**EXTRACTED TEXT:**
Jerry Jones is quite the scoundrel. I mean, besides owning the Dallas Cowboys. As a young man, he was part of a mob that tried to block a group of Black students from entering a Little Rock high school in 1957. Later in life, he kept someone on the Cowboy payroll who had upskirted his daughter. The Buffalo News now reports that a company he owns that specializes in generating revenue for pro sports franchises has sunk its claws into the Bills. This cannot be good news for fans.

Ken Kruly’s most-recent post on his Politics and Other Stuff is loaded with facts and insights, starting with the aforementioned race for county executive and the continuing fallout from the split between county Republicans and Conservatives.

New York Focus breaks down the battle lines on the state budget. The governor, Senate and Assembly differ in some ways in their spending priorities.

**DATASET RECORDS:**

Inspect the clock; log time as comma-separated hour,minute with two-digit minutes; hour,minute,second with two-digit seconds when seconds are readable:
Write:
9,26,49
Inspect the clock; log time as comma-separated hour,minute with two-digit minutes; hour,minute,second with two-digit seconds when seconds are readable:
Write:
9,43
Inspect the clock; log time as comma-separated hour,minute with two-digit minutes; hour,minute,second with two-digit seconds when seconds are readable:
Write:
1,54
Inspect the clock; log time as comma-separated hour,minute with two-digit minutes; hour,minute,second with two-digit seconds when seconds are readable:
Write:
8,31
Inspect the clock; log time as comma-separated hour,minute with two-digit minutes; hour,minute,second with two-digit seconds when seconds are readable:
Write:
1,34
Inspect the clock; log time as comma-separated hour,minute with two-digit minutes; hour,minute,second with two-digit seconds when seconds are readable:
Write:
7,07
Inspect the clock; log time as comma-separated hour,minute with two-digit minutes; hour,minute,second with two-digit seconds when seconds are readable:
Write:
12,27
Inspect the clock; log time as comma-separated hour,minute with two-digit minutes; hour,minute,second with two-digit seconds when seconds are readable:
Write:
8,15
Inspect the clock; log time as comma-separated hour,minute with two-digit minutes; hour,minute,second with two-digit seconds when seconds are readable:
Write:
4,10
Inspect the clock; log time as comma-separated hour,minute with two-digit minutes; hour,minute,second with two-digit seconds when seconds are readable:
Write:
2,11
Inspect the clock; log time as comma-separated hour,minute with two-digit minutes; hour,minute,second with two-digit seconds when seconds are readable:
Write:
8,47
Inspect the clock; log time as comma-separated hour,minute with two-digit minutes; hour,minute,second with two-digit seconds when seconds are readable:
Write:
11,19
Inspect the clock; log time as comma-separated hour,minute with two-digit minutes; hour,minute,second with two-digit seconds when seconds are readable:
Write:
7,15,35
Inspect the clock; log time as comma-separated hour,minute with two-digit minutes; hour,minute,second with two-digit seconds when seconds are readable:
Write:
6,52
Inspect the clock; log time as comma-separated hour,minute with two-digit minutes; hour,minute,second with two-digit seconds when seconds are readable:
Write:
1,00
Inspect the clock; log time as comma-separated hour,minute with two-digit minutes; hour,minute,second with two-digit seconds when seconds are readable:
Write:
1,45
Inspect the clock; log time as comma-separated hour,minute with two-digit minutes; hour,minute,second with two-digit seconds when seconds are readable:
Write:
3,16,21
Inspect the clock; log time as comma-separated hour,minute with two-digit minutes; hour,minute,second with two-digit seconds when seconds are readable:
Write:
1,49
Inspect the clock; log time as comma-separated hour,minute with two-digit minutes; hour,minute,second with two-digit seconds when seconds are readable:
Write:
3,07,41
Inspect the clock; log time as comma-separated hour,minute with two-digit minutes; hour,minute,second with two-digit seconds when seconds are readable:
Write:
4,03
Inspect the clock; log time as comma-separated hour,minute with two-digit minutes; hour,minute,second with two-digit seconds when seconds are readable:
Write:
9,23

**EXERCISES:**
1) In the news roundup, what does the company Jerry Jones owns specialize in?
2) Condense the news roundup's paragraph beginning "New York Focus breaks down" into one sentence that keeps its main facts.

**ANSWERS TO THE PROBLEMS:**
1) Generating revenue for pro sports franchises.

2) New York Focus lays out how the governor, Senate and Assembly differ on their state budget spending priorities.